Format the items from their first line through the line containing "v(6.5, 60) *", inclusive, as a JSON list of strings with one string per line, leaving out any blank lines.

* **Task material**
====================
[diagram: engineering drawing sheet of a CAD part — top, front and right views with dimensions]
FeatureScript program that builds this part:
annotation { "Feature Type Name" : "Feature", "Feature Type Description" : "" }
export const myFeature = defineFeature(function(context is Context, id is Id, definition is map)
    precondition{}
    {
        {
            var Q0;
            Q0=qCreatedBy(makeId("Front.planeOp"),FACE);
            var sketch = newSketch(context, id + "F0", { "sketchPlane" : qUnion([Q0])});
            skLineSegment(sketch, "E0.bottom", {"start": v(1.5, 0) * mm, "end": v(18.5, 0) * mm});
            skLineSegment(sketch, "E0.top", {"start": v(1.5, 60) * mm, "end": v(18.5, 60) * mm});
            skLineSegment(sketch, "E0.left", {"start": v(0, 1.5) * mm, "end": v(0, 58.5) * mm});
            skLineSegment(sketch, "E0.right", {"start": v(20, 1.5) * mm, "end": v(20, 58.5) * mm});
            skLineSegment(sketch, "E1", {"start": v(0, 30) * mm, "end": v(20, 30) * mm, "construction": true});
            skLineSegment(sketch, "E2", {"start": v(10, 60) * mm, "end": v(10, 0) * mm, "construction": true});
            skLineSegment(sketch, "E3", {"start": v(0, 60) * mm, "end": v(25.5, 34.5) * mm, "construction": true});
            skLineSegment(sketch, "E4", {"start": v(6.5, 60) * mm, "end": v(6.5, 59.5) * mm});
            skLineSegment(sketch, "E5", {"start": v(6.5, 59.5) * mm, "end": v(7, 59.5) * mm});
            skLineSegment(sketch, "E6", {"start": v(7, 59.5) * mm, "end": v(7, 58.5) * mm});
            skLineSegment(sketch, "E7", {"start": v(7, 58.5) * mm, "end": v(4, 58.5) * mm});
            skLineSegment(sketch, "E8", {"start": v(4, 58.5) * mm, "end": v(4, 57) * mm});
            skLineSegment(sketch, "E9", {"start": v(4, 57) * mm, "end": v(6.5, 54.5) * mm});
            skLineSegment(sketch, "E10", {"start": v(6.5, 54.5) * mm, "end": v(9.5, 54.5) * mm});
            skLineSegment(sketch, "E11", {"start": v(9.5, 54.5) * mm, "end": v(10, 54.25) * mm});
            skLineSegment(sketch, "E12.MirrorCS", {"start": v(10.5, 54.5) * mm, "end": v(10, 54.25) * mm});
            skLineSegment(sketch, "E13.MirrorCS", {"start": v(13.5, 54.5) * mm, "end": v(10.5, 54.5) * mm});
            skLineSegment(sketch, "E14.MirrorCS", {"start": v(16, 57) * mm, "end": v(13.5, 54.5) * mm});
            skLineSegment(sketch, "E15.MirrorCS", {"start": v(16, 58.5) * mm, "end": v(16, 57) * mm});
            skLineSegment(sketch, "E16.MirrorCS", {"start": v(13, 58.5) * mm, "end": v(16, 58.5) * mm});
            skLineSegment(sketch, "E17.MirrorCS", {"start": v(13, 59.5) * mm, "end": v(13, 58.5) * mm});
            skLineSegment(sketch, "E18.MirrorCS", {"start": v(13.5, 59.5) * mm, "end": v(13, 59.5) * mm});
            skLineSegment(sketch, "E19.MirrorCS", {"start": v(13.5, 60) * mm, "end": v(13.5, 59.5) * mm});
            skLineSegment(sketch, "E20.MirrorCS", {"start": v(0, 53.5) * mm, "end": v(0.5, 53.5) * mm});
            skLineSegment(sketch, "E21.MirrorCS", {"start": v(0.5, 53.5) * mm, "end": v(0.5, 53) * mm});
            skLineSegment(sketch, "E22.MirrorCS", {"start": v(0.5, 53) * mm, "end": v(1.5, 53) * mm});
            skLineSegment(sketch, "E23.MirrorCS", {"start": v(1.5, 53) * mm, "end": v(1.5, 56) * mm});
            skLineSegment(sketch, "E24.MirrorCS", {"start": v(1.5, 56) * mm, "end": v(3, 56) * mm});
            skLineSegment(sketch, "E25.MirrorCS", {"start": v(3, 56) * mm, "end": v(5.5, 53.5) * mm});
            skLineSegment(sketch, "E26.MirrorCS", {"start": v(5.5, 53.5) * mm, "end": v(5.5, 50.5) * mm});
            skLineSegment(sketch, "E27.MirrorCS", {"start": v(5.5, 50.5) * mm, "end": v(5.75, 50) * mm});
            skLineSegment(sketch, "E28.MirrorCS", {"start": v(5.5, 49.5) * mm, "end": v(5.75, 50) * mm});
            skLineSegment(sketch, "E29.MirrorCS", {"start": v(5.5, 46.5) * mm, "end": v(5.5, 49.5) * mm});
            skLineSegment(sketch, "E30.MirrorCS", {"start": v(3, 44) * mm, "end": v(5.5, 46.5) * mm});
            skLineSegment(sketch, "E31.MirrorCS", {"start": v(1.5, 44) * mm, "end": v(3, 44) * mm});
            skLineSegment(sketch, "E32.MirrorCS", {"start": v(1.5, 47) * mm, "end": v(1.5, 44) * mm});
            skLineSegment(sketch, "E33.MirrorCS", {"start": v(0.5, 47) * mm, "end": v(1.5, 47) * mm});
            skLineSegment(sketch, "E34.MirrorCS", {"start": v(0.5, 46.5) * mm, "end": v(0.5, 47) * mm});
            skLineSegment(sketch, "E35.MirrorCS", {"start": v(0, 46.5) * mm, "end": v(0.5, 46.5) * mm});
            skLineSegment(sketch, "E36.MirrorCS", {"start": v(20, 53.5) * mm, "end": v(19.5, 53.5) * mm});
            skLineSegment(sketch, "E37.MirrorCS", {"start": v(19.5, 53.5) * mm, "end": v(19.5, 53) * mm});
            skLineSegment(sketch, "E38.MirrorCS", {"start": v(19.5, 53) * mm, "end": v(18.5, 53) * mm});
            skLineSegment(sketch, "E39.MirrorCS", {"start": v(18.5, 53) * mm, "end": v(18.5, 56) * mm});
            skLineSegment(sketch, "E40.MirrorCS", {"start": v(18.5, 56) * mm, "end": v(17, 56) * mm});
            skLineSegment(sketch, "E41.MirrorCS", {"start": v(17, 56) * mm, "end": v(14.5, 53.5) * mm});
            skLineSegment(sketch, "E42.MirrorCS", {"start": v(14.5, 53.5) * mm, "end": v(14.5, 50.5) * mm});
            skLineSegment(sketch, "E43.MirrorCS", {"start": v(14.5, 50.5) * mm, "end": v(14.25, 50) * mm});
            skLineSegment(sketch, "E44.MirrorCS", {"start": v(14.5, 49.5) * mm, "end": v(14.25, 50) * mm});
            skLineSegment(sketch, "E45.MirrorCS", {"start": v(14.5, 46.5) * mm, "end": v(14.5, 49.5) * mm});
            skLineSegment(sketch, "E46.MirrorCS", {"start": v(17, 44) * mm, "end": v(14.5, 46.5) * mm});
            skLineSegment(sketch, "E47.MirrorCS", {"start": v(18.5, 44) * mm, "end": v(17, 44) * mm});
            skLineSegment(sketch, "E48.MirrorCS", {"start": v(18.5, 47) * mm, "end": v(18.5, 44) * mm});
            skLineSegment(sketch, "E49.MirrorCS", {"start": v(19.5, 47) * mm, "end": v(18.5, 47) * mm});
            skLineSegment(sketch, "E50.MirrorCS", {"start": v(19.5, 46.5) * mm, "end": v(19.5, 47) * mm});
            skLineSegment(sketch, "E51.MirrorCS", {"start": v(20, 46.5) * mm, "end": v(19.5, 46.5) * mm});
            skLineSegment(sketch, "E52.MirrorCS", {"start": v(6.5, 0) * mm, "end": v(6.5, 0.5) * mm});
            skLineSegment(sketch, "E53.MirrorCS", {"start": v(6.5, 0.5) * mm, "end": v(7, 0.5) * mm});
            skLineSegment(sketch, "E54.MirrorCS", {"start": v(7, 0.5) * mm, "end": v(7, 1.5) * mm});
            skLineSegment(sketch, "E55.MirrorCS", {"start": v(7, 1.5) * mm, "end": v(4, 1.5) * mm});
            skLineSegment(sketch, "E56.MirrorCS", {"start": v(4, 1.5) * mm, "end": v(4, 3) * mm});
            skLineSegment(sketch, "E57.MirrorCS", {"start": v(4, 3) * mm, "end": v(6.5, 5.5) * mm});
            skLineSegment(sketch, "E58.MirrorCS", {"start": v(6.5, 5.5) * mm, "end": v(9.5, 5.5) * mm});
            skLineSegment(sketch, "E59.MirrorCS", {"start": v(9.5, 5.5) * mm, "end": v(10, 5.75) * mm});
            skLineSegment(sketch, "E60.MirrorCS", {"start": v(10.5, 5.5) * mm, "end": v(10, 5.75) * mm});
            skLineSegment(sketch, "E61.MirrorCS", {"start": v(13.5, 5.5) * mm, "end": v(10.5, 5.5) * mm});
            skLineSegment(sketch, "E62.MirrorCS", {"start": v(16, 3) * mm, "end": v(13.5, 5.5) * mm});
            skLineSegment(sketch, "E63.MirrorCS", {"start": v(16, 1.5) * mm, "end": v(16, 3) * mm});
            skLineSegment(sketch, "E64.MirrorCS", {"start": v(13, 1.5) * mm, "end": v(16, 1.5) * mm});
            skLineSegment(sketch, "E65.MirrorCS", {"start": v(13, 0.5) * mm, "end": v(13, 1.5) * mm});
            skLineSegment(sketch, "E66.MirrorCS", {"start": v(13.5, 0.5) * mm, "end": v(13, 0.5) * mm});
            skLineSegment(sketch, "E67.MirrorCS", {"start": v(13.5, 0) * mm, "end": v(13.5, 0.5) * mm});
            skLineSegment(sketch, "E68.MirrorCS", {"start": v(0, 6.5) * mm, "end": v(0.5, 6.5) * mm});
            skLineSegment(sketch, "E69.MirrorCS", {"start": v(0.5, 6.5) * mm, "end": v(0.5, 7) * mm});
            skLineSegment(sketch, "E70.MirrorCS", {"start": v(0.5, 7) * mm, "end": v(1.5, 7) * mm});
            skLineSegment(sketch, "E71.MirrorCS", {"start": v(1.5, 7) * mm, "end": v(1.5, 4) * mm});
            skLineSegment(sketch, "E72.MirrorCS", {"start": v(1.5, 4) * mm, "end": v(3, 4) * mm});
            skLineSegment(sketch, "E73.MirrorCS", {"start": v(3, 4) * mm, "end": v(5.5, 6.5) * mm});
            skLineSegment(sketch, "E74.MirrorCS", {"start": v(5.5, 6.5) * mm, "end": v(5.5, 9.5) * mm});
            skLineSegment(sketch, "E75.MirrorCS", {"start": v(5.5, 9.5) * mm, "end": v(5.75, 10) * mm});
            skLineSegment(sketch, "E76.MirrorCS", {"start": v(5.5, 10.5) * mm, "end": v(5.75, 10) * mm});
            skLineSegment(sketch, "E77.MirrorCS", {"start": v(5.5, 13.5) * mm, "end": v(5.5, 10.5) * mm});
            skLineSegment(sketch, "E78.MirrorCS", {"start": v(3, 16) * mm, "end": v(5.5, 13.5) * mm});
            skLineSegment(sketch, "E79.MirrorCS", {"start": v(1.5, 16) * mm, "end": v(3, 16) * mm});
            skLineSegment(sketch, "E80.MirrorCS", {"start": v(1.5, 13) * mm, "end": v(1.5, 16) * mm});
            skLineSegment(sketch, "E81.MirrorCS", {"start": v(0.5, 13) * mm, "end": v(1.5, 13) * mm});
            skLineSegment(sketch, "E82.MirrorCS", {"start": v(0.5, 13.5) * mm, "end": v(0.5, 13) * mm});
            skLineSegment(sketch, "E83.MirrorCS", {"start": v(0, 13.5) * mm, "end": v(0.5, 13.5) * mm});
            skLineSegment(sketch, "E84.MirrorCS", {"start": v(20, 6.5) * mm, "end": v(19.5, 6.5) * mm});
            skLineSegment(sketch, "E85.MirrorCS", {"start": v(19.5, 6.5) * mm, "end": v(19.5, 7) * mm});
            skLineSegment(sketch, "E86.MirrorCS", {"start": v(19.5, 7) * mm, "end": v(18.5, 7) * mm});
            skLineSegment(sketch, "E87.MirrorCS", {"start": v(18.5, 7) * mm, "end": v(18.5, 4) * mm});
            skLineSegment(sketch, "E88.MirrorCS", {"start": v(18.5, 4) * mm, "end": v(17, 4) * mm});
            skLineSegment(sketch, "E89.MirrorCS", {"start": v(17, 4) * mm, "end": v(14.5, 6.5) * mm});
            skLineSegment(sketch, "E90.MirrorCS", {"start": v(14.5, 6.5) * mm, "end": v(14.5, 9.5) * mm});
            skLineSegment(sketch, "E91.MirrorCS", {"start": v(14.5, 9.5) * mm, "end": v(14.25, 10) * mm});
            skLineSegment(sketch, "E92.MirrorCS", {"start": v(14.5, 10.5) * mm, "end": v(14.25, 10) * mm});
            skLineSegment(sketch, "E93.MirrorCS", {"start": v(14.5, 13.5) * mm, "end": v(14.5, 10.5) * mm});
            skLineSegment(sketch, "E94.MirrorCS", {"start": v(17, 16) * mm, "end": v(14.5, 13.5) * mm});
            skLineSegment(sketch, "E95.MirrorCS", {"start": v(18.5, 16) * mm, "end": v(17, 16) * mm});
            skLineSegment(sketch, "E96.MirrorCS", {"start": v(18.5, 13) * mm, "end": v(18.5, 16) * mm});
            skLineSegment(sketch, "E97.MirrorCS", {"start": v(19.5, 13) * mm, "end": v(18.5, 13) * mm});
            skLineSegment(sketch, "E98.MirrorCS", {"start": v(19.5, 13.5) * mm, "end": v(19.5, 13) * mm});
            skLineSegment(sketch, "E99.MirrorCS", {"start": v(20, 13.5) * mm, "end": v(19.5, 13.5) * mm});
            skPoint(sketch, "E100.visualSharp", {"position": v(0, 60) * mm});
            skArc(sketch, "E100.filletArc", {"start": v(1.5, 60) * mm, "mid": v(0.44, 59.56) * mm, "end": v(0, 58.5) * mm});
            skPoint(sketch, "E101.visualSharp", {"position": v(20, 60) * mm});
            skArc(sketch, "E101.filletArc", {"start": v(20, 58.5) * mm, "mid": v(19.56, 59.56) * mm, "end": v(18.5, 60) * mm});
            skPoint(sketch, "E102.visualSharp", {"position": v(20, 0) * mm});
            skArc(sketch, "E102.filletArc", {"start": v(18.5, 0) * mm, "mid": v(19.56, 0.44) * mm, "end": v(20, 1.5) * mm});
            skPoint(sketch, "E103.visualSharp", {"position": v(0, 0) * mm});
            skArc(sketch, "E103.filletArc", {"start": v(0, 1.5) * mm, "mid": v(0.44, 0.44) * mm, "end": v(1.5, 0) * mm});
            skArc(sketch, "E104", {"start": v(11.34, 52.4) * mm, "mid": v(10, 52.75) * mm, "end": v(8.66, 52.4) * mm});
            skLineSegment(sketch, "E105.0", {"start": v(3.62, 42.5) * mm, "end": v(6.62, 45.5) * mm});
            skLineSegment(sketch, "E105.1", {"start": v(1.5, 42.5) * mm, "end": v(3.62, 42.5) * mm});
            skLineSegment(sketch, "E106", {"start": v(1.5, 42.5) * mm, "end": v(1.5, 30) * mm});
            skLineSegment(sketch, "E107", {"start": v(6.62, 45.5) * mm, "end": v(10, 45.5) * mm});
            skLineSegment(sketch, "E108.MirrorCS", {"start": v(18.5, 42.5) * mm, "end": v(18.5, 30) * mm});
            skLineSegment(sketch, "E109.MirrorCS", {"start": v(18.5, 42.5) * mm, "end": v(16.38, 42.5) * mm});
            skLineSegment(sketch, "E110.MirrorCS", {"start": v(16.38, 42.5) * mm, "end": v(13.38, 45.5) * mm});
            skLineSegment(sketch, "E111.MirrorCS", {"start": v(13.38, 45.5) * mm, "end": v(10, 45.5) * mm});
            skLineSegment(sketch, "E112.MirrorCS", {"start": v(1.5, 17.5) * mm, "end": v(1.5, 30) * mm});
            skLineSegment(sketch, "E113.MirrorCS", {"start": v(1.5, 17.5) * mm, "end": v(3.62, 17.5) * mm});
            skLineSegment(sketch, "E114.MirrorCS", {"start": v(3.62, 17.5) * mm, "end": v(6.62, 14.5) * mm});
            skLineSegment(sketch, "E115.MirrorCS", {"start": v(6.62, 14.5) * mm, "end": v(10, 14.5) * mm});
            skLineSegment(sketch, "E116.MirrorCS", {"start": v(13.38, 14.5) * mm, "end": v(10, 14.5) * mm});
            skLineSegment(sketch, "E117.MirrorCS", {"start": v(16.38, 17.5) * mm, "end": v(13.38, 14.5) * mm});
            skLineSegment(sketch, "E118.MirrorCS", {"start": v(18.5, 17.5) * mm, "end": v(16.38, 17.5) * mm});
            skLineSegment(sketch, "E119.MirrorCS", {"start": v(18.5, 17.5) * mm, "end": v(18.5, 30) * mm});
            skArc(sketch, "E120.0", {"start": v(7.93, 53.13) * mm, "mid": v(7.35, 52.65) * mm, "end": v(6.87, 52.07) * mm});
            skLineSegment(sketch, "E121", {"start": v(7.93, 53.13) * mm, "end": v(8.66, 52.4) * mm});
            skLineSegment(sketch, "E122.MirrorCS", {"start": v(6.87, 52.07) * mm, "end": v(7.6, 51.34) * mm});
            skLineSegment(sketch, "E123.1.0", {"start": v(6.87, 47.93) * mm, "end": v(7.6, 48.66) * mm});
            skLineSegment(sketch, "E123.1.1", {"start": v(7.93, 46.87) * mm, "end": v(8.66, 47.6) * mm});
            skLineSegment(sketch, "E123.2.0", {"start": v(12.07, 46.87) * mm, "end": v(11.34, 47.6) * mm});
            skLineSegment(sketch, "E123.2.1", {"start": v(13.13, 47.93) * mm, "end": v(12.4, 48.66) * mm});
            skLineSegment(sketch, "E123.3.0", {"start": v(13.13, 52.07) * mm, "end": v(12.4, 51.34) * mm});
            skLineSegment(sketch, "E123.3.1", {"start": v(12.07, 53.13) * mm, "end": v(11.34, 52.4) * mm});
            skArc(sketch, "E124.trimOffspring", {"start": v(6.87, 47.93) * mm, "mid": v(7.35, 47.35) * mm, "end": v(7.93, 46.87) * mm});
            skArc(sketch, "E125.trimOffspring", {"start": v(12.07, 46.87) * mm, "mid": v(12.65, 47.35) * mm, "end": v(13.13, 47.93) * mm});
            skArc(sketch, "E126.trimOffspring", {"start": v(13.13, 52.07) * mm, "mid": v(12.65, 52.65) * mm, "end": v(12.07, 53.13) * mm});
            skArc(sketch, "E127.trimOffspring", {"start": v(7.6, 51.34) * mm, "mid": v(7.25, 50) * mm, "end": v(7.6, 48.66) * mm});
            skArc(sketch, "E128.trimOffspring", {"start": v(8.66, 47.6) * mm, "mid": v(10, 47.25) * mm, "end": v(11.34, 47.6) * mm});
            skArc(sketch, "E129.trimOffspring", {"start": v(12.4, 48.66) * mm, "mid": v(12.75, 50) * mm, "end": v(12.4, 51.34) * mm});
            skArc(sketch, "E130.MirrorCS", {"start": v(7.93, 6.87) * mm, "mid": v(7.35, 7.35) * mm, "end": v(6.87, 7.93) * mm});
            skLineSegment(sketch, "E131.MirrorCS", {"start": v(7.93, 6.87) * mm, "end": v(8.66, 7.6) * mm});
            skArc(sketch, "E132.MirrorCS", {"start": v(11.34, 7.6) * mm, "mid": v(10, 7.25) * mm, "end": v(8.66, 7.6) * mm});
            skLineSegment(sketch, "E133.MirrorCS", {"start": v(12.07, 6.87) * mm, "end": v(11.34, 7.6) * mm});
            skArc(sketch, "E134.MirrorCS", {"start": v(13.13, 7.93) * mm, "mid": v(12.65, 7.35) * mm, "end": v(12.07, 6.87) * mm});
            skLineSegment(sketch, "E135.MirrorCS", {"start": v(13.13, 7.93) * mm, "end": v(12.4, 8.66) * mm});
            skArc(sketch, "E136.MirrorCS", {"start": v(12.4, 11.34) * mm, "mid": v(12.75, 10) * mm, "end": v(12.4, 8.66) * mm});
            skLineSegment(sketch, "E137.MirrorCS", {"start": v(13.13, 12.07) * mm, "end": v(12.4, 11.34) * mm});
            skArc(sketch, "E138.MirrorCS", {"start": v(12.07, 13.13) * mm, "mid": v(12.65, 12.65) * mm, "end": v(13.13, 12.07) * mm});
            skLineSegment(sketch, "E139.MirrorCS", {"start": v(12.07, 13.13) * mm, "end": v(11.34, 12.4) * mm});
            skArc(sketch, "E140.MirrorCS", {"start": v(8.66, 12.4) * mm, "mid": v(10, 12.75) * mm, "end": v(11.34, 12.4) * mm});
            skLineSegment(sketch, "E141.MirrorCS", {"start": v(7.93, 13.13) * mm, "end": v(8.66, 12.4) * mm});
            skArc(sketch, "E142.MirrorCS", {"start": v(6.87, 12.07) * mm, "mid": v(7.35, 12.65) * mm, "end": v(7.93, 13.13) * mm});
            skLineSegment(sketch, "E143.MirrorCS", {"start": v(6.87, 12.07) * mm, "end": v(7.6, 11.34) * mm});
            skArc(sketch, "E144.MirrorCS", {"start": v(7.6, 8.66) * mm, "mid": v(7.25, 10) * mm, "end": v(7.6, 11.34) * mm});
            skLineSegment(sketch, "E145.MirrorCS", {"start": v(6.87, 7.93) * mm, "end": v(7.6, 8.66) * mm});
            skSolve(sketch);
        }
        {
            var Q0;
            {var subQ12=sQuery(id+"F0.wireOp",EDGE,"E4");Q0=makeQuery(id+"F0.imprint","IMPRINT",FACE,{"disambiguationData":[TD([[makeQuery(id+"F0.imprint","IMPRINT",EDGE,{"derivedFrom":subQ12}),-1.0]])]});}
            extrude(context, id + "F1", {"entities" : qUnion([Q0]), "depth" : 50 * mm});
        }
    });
====================
* **Written solution**
[
  "[diagram: engineering drawing sheet of a CAD part — top, front and right views with dimensions]",
  "FeatureScript program that builds this part:",
  "annotation { \"Feature Type Name\" : \"Feature\", \"Feature Type Description\" : \"\" }",
  "export const myFeature = defineFeature(function(context is Context, id is Id, definition is map)",
  "    precondition{}",
  "    {",
  "        {",
  "            var Q0;",
  "            Q0=qCreatedBy(makeId(\"Front.planeOp\"),FACE);",
  "            var sketch = newSketch(context, id + \"F0\", { \"sketchPlane\" : qUnion([Q0])});",
  "            skLineSegment(sketch, \"E0.bottom\", {\"start\": v(1.5, 0) * mm, \"end\": v(18.5, 0) * mm});",
  "            skLineSegment(sketch, \"E0.top\", {\"start\": v(1.5, 60) * mm, \"end\": v(18.5, 60) * mm});",
  "            skLineSegment(sketch, \"E0.left\", {\"start\": v(0, 1.5) * mm, \"end\": v(0, 58.5) * mm});",
  "            skLineSegment(sketch, \"E0.right\", {\"start\": v(20, 1.5) * mm, \"end\": v(20, 58.5) * mm});",
  "            skLineSegment(sketch, \"E1\", {\"start\": v(0, 30) * mm, \"end\": v(20, 30) * mm, \"construction\": true});",
  "            skLineSegment(sketch, \"E2\", {\"start\": v(10, 60) * mm, \"end\": v(10, 0) * mm, \"construction\": true});",
  "            skLineSegment(sketch, \"E3\", {\"start\": v(0, 60) * mm, \"end\": v(25.5, 34.5) * mm, \"construction\": true});",
  "            skLineSegment(sketch, \"E4\", {\"start\": v(6.5, 60) * mm, \"end\": v(6.5, 59.5) * mm});"
]